Excerpted passage

Start of Block

Canthotomy (also called lateral canthotomy and canthotomy with cantholysis) is a surgical procedure where the lateral canthus, or corner, of the eye is cut to relieve the fluid pressure inside or behind the eye, known as intraocular pressure (IOC). The procedure is typically done in emergency situations when the intraocular pressure becomes too high, which can damage the optic nerve and lead to blindness if left untreated.

The most common cause of elevated intraocular pressure is orbital compartment syndrome (OCS) caused by trauma, retrobulbar hemorrhage, infections, tumors, or prolonged hypoxemia. Absolute contraindications to canthotomy include globe rupture. Complications include bleeding, infections, cosmetic deformities, and functional impairment of eyelids. Lateral canthotomy further specifies that the lateral canthus is being cut. Canthotomy with cantholysis includes cutting the lateral palpebral ligament, also known as the canthal tendon.

== History ==
The first case of orbital compartment syndrome causing monocular blindness was published in 1950 due to a complication of a zygomatic fracture repair. In 1953, the first surgical orbital decompression was performed. Two incisions below and above the external canthus were made and surgical drains were put in place. In 1990, the first lateral canthotomy procedure as presently performed was completed. In 1994, lateral canthotomy was first published in a review of procedures that emergency physicians can perform. Today, a canthotomy is almost always performed with cantholysis of the inferior canthal tendon as this provides the best decompression of intraocular pressure.

End of Block

Work request A
Answer these questions from the passage on canthotomy, each on its own line:
(i) What is given as an absolute contraindication to canthotomy?
(ii) In what year was the first surgical orbital decompression performed?
(iii) What structure does canthotomy with cantholysis also cut?
Work request B
List every cause of orbital compartment syndrome named in the passage on canthotomy.
The material after this text isn't needed.

Keypoint coordinate data
Start of Block

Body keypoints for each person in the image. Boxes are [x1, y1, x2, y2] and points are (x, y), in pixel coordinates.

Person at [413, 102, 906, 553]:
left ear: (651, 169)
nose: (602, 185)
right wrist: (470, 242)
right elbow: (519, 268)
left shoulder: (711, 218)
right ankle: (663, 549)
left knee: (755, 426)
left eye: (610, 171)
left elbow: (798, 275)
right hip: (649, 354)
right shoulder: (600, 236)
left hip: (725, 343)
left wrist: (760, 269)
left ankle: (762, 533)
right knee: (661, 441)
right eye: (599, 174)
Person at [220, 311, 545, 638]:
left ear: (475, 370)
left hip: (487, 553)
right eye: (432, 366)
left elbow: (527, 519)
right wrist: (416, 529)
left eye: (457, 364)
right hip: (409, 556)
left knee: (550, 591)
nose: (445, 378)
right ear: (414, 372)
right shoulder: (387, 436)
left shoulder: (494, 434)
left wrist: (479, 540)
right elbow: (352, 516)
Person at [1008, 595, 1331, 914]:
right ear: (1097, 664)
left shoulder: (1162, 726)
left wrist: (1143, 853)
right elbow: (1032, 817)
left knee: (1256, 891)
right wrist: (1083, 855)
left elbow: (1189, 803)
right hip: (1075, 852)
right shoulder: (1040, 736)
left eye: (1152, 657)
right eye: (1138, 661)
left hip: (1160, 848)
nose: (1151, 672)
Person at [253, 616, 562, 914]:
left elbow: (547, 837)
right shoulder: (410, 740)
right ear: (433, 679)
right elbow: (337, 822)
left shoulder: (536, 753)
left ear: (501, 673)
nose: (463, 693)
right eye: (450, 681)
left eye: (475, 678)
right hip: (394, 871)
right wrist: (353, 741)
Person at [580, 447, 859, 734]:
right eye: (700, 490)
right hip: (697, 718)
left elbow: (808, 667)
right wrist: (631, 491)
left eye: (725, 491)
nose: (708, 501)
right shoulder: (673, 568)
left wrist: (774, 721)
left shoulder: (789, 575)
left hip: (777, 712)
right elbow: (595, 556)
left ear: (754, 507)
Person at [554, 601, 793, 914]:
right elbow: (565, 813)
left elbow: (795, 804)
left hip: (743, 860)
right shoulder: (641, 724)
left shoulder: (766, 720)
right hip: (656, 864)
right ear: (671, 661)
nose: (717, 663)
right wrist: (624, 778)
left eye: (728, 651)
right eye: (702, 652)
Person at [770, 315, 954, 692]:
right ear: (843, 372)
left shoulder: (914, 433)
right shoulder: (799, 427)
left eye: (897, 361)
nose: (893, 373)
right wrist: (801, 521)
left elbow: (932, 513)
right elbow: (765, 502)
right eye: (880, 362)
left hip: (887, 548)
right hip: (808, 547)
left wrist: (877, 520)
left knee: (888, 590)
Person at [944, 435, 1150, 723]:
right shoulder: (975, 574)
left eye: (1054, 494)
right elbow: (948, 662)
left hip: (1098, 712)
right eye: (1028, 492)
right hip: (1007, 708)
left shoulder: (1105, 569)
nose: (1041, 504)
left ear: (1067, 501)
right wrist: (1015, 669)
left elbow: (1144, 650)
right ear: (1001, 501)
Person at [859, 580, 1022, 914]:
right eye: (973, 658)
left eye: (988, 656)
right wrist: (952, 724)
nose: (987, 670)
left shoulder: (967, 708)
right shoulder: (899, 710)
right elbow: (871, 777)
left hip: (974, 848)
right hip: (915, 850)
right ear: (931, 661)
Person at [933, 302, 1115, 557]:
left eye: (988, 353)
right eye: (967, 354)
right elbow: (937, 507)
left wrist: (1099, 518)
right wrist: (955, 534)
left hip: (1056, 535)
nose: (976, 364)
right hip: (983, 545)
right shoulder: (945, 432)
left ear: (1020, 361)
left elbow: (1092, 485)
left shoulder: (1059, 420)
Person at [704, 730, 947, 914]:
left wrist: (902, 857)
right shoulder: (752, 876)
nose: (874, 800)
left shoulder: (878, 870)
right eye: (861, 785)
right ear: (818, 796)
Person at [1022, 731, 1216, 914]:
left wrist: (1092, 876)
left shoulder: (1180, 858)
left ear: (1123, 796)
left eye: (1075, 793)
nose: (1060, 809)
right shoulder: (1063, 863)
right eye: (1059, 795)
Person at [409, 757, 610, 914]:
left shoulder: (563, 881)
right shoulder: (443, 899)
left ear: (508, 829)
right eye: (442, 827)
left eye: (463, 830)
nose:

End of Block

Final answer A
(i) Globe rupture
(ii) 1953
(iii) The lateral palpebral ligament, also known as the canthal tendon

Final answer B
Trauma
Retrobulbar hemorrhage
Infections
Tumors
Prolonged hypoxemia